The what ifs will linger for as long as any of these Royals let them.

But not even this game -- a Game 7, a signature moment in sport -- compares to the weight and the waves of life itself. Speaking about Dan, in a quiet clubhouse where the Royals somberly began to pack their bags, Guthrie kept things in proper perspective.

"I think each one of us will wake up in a couple days," he said, "and the hurt from the loss will go away, and we'll realize -- whether it's Dan or another person that's been touched by this whole experience -- ballplayers in this spotlight have these opportunities, and a very small act goes a long way."

Guthrie's small act did just that. And five days after he hung up the phone with his new favorite player, Dan watched Guthrie turn in a strong effort in the Royals' Game 3 victory in San Francisco last Friday night.

"He was trying to hang on for the whole game, in and out," Dan's brother, Brian, said. "When they won, there was definitely a smile on his face. He loved that."

It was early the next evening when Dan took his final breath.

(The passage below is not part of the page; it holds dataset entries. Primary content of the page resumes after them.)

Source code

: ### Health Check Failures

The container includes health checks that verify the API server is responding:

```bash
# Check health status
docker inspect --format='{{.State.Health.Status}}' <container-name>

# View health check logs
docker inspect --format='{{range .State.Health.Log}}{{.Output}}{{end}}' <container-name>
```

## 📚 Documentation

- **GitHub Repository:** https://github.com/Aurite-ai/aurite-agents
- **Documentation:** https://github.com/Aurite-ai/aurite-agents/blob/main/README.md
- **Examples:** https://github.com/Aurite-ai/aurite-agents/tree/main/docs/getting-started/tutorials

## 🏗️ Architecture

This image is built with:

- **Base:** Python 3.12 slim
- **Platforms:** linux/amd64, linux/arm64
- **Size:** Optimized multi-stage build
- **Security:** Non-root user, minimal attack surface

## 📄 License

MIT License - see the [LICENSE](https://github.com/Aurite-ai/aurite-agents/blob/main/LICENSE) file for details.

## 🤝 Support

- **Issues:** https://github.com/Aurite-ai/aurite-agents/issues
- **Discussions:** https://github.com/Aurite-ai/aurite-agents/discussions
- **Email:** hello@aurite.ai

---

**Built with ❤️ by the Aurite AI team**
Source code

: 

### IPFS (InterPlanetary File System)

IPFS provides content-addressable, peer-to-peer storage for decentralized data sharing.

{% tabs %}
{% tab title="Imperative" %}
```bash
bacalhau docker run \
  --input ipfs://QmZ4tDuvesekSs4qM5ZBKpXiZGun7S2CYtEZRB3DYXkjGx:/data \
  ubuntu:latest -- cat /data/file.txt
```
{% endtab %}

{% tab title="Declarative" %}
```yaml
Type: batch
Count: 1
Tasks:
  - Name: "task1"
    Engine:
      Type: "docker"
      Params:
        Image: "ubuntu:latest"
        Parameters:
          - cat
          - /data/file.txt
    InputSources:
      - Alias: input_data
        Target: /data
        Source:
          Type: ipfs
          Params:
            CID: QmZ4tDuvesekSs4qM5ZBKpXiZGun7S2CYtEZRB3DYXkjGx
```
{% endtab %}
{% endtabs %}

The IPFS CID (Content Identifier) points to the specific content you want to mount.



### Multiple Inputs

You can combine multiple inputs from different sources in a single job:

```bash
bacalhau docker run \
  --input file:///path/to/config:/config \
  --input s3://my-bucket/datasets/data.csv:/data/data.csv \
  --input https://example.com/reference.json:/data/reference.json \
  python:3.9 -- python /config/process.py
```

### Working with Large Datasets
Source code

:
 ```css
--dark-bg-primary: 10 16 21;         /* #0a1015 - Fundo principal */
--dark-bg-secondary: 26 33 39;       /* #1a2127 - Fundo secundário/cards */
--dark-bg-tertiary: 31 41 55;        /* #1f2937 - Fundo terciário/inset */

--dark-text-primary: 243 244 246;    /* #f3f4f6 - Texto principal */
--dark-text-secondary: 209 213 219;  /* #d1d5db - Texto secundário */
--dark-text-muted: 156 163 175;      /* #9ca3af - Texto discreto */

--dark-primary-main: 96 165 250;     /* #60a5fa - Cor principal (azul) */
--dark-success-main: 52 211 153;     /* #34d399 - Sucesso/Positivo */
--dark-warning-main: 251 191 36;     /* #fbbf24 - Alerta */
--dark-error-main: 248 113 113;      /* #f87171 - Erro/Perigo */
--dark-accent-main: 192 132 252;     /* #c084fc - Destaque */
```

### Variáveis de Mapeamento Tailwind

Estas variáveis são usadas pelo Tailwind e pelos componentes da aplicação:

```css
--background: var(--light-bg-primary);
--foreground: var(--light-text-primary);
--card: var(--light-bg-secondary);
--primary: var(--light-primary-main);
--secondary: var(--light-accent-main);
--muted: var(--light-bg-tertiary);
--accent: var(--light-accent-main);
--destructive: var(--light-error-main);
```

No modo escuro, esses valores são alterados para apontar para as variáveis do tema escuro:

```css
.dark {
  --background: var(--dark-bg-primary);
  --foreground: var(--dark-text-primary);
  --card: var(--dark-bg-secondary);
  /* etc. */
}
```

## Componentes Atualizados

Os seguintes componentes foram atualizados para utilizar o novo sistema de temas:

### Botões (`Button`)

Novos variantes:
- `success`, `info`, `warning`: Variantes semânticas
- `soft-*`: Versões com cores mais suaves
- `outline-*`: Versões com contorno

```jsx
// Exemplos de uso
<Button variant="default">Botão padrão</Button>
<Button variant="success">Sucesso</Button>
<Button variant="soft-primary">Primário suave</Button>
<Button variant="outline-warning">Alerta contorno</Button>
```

The Royals lost that night.

"It was actually kind of fitting," said Kara Nanni, the high school friend who had made the Guthrie connection happen. "All of us Royals fans -- and we're Royals fans because of Dan -- were in mourning that night."

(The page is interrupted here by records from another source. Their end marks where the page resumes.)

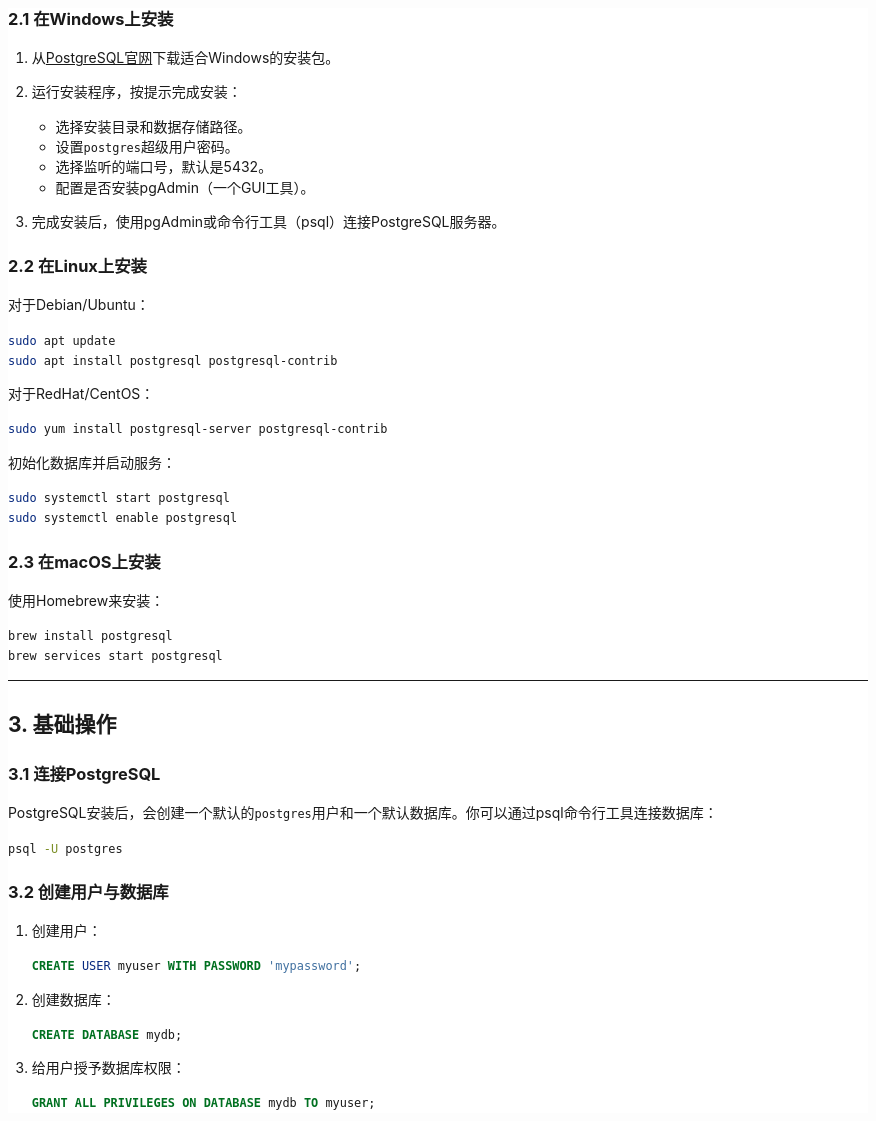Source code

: ### 2.1 在Windows上安装
1. 从[PostgreSQL官网](https://www.postgresql.org/download/)下载适合Windows的安装包。
2. 运行安装程序，按提示完成安装：
   - 选择安装目录和数据存储路径。
   - 设置`postgres`超级用户密码。
   - 选择监听的端口号，默认是5432。
   - 配置是否安装pgAdmin（一个GUI工具）。

3. 完成安装后，使用pgAdmin或命令行工具（psql）连接PostgreSQL服务器。

### 2.2 在Linux上安装
对于Debian/Ubuntu：
```bash
sudo apt update
sudo apt install postgresql postgresql-contrib
```
对于RedHat/CentOS：
```bash
sudo yum install postgresql-server postgresql-contrib
```
初始化数据库并启动服务：
```bash
sudo systemctl start postgresql
sudo systemctl enable postgresql
```

### 2.3 在macOS上安装
使用Homebrew来安装：
```bash
brew install postgresql
brew services start postgresql
```

---

## 3. 基础操作

### 3.1 连接PostgreSQL
PostgreSQL安装后，会创建一个默认的`postgres`用户和一个默认数据库。你可以通过psql命令行工具连接数据库：

```bash
psql -U postgres
```

### 3.2 创建用户与数据库
1. 创建用户：
   ```sql
   CREATE USER myuser WITH PASSWORD 'mypassword';
   ```
2. 创建数据库：
   ```sql
   CREATE DATABASE mydb;
   ```
3. 给用户授予数据库权限：
   ```sql
   GRANT ALL PRIVILEGES ON DATABASE mydb TO myuser;
   ```
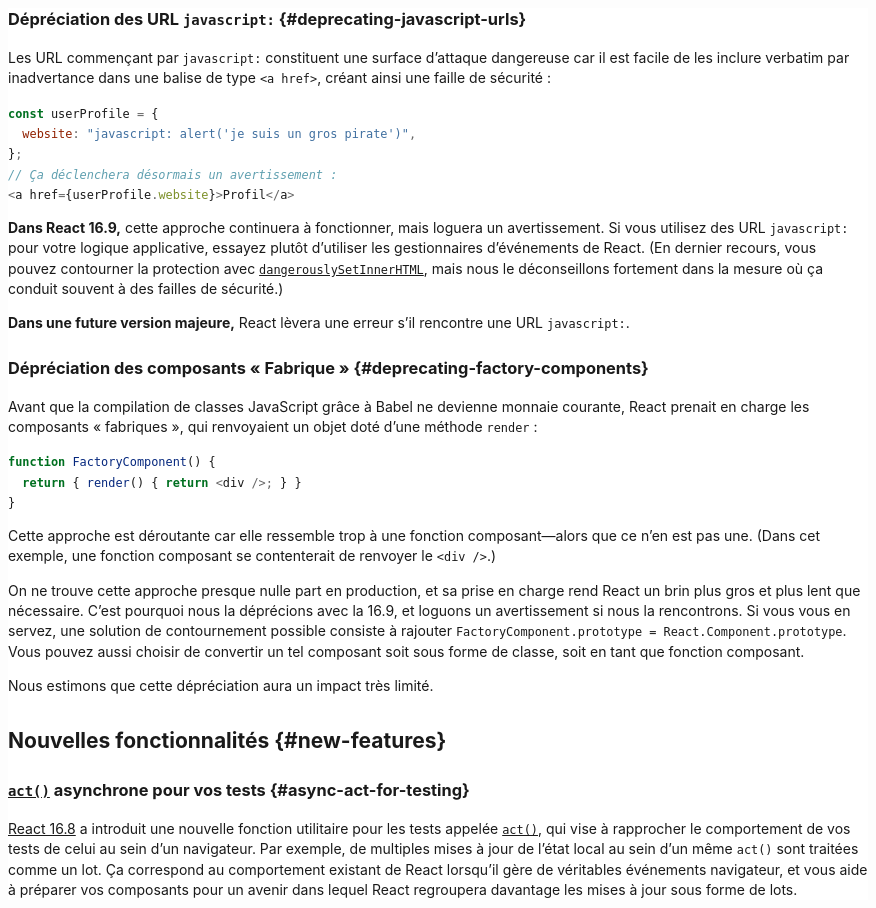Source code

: ### Dépréciation des URL `javascript:` {#deprecating-javascript-urls}

Les URL commençant par `javascript:` constituent une surface d’attaque dangereuse car il est facile de les inclure verbatim par inadvertance dans une balise de type `<a href>`, créant ainsi une faille de sécurité :

```js
const userProfile = {
  website: "javascript: alert('je suis un gros pirate')",
};
// Ça déclenchera désormais un avertissement :
<a href={userProfile.website}>Profil</a>
```

**Dans React 16.9,** cette approche continuera à fonctionner, mais loguera un avertissement.  Si vous utilisez des URL `javascript:` pour votre logique applicative, essayez plutôt d’utiliser les gestionnaires d’événements de React.  (En dernier recours, vous pouvez contourner la protection avec [`dangerouslySetInnerHTML`](/docs/dom-elements.html#dangerouslysetinnerhtml), mais nous le déconseillons fortement dans la mesure où ça conduit souvent à des failles de sécurité.)

**Dans une future version majeure,** React lèvera une erreur s’il rencontre une URL `javascript:`.

### Dépréciation des composants « Fabrique » {#deprecating-factory-components}

Avant que la compilation de classes JavaScript grâce à Babel ne devienne monnaie courante, React prenait en charge les composants « fabriques », qui renvoyaient un objet doté d’une méthode `render` :

```js
function FactoryComponent() {
  return { render() { return <div />; } }
}
```

Cette approche est déroutante car elle ressemble trop à une fonction composant—alors que ce n’en est pas une.  (Dans cet exemple, une fonction composant se contenterait de renvoyer le `<div />`.)

On ne trouve cette approche presque nulle part en production, et sa prise en charge rend React un brin plus gros et plus lent que nécessaire.  C’est pourquoi nous la déprécions avec la 16.9, et loguons un avertissement si nous la rencontrons.  Si vous vous en servez, une solution de contournement possible consiste à rajouter `FactoryComponent.prototype = React.Component.prototype`.  Vous pouvez aussi choisir de convertir un tel composant soit sous forme de classe, soit en tant que fonction composant.

Nous estimons que cette dépréciation aura un impact très limité.

## Nouvelles fonctionnalités {#new-features}

### [`act()`](/docs/test-utils.html#act) asynchrone pour vos tests {#async-act-for-testing}

[React 16.8](/blog/2019/02/06/react-v16.8.0.html) a introduit une nouvelle fonction utilitaire pour les tests appelée [`act()`](/docs/test-utils.html#act), qui vise à rapprocher le comportement de vos tests de celui au sein d’un navigateur. Par exemple, de multiples mises à jour de l’état local au sein d’un même `act()` sont traitées comme un lot. Ça correspond au comportement existant de React lorsqu’il gère de véritables événements navigateur, et vous aide à préparer vos composants pour un avenir dans lequel React regroupera davantage les mises à jour sous forme de lots.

They remain in mourning for the man who touched them with his wit, his intelligence, his genuine goodness. Dan was a preschool teacher who worked with children with special needs. He met Serena years ago at a summer camp for people with disabilities, where they both served as counselors. She loved nature, he loved baseball. They supported each other's passions by mapping out road trips to ballparks and national parks.

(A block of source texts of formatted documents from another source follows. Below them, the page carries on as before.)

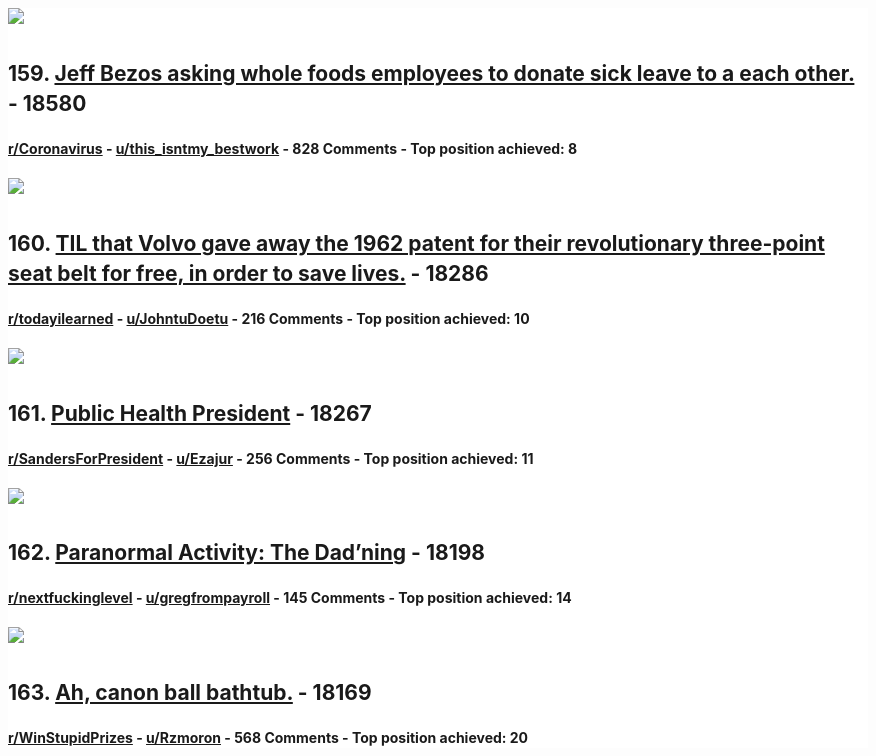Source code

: <a href="https://v.redd.it/rliu6yxldom41"><img src="https://b.thumbs.redditmedia.com/Dh6rB0_QRw97HLR-RsTHRshmIjixRdeOEDXBSZU32fY.jpg"></img></a>

## 159. [Jeff Bezos asking whole foods employees to donate sick leave to a each other.](http://reddit.com/r/Coronavirus/comments/fid5re/jeff_bezos_asking_whole_foods_employees_to_donate/) - 18580
#### [r/Coronavirus](http://reddit.com/r/Coronavirus) - [u/this_isntmy_bestwork](http://reddit.com/u/this_isntmy_bestwork) - 828 Comments - Top position achieved: 8

<a href="https://www.rawstory.com/2020/03/grotesque-level-of-greed-jeff-bezos-whole-foods-wants-workers-to-pay-colleagues-sick-leave-during-coronavirus/"><img src="https://b.thumbs.redditmedia.com/XTT9-mO8RrzPMJZjkYezcqpjvuGd5vh2eXn6CfQneYg.jpg"></img></a>

## 160. [TIL that Volvo gave away the 1962 patent for their revolutionary three-point seat belt for free, in order to save lives.](http://reddit.com/r/todayilearned/comments/fig9ry/til_that_volvo_gave_away_the_1962_patent_for/) - 18286
#### [r/todayilearned](http://reddit.com/r/todayilearned) - [u/JohntuDoetu](http://reddit.com/u/JohntuDoetu) - 216 Comments - Top position achieved: 10

<a href="https://www.mentalfloss.com/amazingfactgenerator/506871/volvo-gave-away-1962-patent-their-revolutionary-three-point-seat-belt-free-order-save"><img src="https://b.thumbs.redditmedia.com/nhIO9M3pAEWkKcxwlxO_l5qp6xFITk2nXO1XcSWTsdc.jpg"></img></a>

## 161. [Public Health President](http://reddit.com/r/SandersForPresident/comments/fihqu0/public_health_president/) - 18267
#### [r/SandersForPresident](http://reddit.com/r/SandersForPresident) - [u/Ezajur](http://reddit.com/u/Ezajur) - 256 Comments - Top position achieved: 11

<a href="https://i.redd.it/mo1kcrxivmm41.jpg"><img src="https://a.thumbs.redditmedia.com/b1a5DJcGNmLiysYTE_lTh7PhiHCzlRuUp4xH07oPVa8.jpg"></img></a>

## 162. [Paranormal Activity: The Dad’ning](http://reddit.com/r/nextfuckinglevel/comments/fifmdy/paranormal_activity_the_dadning/) - 18198
#### [r/nextfuckinglevel](http://reddit.com/r/nextfuckinglevel) - [u/gregfrompayroll](http://reddit.com/u/gregfrompayroll) - 145 Comments - Top position achieved: 14

<a href="https://v.redd.it/obuhezn5tlm41"><img src="https://b.thumbs.redditmedia.com/RKtxs8T29ucq9g-cxcfUhRjori6PUihj1YnCfBYu2is.jpg"></img></a>

## 163. [Ah, canon ball bathtub.](http://reddit.com/r/WinStupidPrizes/comments/fijsai/ah_canon_ball_bathtub/) - 18169
#### [r/WinStupidPrizes](http://reddit.com/r/WinStupidPrizes) - [u/Rzmoron](http://reddit.com/u/Rzmoron) - 568 Comments - Top position achieved: 20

Dan, in fact, had a goal of visiting every Major League facility. He hung a pegboard map in his house on which each stadium was marked by a pin. Sometimes, his younger brother would accompany him on a trip, and Brian would always find himself walking ahead of Dan.

"I'd say, 'Why are you walking so slow?'" Brian said. "He'd say, 'I'm just taking it all in!'"

Dan made it to 22 of the big league ballparks. His friends are already arranging road trips, beginning next summer, to finish the final eight for him.

Serena delivered Dan's eulogy Wednesday. She told the assembled crowd that one of the last times Dan was truly happy was this past March, when the two of them traveled to Surprise, Ariz., to see the Royals play in the Cactus League. And as an October nobody could have seen coming played out, Dan was watching, rooting for, loving his Royals, even as time ticked out.

"I'd like to think," said Serena, "that maybe his death was a way of securing a seat right in front."

This is a story with a difficult ending. Serena is too young to be mourning a lost husband. Dan's parents, Terry and Joan, should not have had to bury their son. Brian should not have lost his brother, Kara should not have lost her friend. And maybe, if you believe in blessings from above, the Royals and Guthrie should not have lost this game.

As always, though, the end is only what we make of it. And that's the lesson that Dan's widow carried with her on the day of Game 7, on the day she buried the love of her life.

"One thing Dan said to me a lot was that he had so much left to do," Serena said. "So I would like people to do good things for him."